» Description of the task
Check each line of the entries for "twine" and report the ones that have it.

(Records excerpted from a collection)

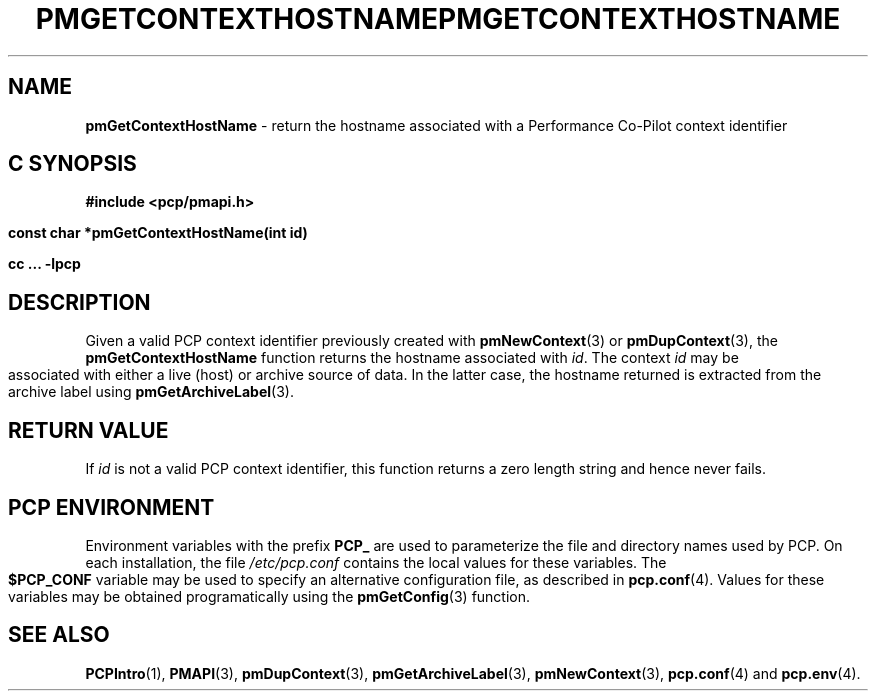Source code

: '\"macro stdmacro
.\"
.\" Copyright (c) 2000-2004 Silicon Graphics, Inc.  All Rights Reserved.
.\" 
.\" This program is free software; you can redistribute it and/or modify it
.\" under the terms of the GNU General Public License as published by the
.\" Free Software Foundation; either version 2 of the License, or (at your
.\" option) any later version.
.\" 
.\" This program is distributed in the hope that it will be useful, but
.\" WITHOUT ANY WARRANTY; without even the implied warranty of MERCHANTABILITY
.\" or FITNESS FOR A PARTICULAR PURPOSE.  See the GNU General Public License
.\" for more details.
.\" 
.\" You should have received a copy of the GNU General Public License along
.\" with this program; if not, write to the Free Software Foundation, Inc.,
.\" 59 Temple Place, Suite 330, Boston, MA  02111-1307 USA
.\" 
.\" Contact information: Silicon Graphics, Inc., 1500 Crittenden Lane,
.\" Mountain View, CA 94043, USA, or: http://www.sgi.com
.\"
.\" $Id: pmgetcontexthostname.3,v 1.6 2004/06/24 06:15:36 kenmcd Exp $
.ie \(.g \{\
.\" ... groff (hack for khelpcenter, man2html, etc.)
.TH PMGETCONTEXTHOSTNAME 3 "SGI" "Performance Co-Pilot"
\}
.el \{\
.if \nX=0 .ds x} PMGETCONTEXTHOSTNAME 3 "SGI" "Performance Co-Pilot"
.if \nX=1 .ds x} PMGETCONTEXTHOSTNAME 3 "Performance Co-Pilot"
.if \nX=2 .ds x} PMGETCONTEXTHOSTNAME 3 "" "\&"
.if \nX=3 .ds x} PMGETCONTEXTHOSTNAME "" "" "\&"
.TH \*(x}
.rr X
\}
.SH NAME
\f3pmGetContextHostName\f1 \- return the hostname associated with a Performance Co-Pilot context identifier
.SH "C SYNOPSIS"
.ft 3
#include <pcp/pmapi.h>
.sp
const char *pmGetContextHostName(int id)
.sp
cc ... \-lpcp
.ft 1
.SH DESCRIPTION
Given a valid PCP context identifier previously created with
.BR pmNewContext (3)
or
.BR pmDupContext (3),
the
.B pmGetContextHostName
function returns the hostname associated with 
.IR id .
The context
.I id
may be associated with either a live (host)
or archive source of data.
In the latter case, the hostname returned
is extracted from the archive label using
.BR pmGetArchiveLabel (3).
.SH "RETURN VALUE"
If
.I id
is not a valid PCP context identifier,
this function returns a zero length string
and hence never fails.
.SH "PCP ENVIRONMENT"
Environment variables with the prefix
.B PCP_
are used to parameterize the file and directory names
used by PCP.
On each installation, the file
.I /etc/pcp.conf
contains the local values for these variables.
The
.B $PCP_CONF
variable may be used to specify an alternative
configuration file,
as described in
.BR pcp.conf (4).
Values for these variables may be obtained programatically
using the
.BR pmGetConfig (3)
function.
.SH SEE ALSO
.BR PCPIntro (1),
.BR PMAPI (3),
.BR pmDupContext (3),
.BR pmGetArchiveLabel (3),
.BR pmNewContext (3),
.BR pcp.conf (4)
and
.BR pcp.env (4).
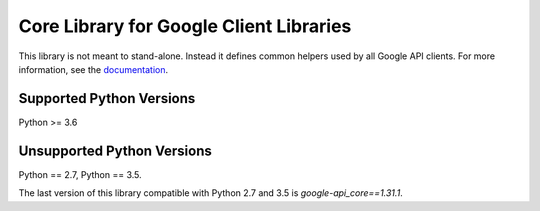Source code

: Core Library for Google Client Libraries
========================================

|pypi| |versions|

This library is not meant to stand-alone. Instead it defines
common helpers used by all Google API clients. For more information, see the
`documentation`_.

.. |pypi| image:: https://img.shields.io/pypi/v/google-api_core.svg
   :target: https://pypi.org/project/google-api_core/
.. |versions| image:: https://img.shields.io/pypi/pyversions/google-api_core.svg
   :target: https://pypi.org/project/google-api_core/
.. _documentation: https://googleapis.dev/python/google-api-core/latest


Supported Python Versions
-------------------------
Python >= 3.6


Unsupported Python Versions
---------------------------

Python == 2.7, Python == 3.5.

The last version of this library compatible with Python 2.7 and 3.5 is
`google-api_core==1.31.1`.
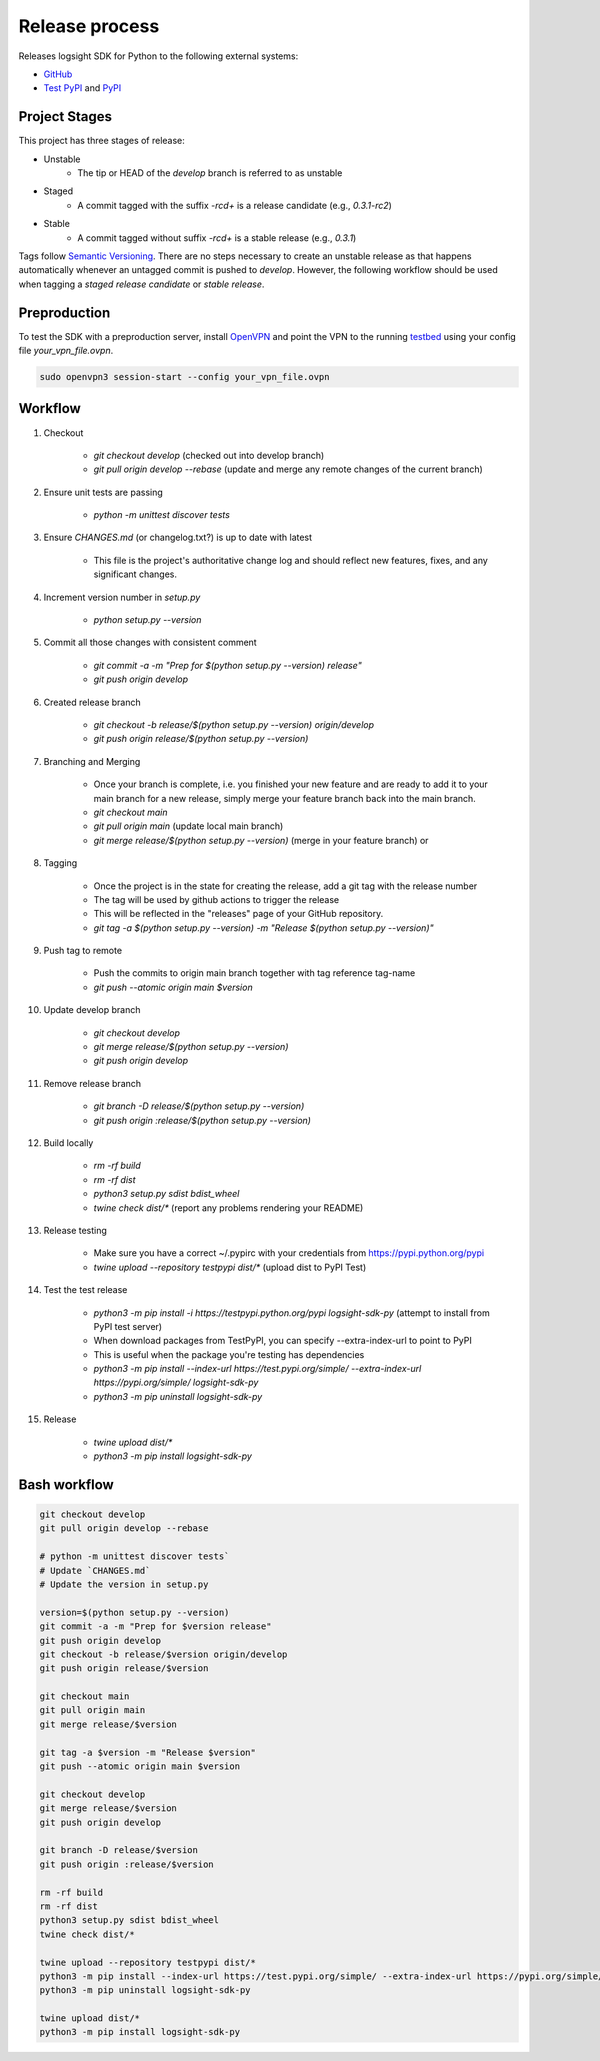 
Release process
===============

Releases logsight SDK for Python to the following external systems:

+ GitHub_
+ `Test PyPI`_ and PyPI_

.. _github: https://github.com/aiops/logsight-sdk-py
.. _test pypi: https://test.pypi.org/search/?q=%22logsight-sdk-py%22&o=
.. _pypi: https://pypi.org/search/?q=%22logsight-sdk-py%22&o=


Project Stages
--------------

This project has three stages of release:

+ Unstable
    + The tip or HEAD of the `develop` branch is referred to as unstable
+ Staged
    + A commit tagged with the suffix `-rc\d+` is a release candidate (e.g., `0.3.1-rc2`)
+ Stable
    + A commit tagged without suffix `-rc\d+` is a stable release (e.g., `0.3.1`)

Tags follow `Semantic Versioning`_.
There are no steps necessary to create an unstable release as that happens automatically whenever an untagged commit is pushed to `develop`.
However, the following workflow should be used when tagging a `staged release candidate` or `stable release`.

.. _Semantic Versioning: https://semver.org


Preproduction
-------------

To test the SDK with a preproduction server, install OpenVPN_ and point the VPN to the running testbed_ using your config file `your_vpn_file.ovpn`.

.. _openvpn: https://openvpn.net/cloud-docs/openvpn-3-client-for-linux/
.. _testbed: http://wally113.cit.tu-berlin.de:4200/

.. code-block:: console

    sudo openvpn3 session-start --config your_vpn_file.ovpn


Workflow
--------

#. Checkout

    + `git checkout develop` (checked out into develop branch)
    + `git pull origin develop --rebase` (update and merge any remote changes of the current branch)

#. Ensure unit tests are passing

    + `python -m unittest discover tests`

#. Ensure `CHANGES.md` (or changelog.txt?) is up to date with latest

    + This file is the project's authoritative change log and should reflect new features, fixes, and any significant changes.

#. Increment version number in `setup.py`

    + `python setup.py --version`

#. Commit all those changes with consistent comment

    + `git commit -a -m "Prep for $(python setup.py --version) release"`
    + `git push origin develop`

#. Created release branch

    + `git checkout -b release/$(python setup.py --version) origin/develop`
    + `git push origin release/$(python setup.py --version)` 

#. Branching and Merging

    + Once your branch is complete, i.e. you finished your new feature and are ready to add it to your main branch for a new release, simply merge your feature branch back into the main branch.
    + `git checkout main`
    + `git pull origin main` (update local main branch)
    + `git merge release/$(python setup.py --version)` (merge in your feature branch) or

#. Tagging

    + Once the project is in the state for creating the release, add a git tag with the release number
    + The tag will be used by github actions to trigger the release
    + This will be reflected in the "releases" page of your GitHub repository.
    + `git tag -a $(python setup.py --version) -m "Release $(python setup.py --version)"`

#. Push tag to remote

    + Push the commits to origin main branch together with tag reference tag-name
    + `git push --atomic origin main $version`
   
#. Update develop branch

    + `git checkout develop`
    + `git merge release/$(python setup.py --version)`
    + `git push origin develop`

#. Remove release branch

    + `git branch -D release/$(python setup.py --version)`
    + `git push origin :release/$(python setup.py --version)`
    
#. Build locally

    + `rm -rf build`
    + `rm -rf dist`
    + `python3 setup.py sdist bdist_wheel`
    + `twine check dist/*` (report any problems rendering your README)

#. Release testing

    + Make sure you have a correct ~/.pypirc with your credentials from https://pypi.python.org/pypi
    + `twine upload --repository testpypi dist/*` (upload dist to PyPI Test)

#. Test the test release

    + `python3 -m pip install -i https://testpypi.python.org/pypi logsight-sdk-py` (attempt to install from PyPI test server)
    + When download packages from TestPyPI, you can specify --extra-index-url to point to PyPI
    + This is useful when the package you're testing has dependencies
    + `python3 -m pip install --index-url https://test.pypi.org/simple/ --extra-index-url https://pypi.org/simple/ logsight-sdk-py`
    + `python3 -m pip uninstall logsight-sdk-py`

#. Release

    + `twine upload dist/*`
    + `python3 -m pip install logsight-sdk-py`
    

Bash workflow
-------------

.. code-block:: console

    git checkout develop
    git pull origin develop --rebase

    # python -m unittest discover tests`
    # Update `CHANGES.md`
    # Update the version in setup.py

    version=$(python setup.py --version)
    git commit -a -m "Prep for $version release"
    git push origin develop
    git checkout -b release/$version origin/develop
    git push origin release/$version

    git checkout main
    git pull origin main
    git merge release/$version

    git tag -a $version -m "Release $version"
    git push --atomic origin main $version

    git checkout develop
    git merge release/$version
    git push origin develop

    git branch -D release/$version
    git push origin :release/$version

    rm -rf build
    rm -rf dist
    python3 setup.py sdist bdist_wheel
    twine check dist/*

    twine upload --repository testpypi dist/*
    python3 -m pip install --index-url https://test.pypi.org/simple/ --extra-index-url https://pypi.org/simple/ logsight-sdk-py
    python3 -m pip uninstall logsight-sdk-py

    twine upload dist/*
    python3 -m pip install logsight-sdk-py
==
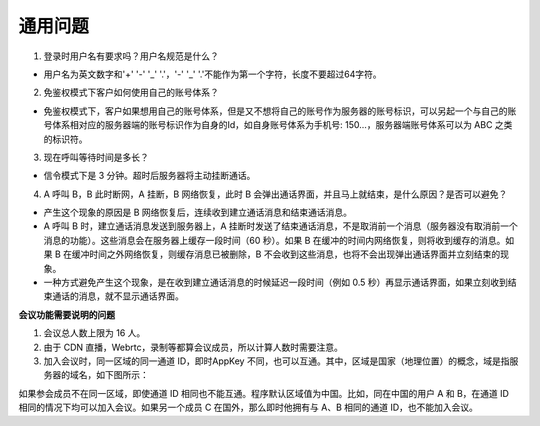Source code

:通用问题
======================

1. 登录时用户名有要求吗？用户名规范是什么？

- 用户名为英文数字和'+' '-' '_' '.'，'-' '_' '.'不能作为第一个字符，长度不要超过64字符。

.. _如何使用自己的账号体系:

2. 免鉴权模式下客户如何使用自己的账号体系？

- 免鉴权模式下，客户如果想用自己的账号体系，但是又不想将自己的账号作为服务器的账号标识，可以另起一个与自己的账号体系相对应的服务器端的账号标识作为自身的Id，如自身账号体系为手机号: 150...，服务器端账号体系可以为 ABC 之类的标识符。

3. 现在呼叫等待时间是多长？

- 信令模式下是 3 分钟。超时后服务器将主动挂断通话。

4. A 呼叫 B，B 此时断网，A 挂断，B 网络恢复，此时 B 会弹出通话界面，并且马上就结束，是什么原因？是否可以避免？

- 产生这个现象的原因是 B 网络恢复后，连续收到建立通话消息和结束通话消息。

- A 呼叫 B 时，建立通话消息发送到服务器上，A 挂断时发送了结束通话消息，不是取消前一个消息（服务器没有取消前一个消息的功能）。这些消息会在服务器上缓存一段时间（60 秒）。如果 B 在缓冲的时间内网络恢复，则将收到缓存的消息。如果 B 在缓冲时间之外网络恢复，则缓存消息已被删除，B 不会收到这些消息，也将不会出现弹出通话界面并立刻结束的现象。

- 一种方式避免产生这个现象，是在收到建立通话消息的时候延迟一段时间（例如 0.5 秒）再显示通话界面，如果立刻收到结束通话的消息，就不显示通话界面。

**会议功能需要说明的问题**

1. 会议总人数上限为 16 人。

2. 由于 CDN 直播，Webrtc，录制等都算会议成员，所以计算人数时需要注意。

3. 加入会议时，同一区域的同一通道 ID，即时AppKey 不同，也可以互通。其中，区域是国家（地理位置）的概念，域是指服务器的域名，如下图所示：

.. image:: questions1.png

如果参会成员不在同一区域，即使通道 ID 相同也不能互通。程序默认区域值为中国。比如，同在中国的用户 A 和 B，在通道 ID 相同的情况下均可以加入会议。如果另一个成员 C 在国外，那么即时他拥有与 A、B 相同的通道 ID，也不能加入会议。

» Result of the task
    + `twine check dist/*` (report any problems rendering your README)
    + `twine upload --repository testpypi dist/*` (upload dist to PyPI Test)
    + `twine upload dist/*`
    twine check dist/*
    twine upload --repository testpypi dist/*
    twine upload dist/*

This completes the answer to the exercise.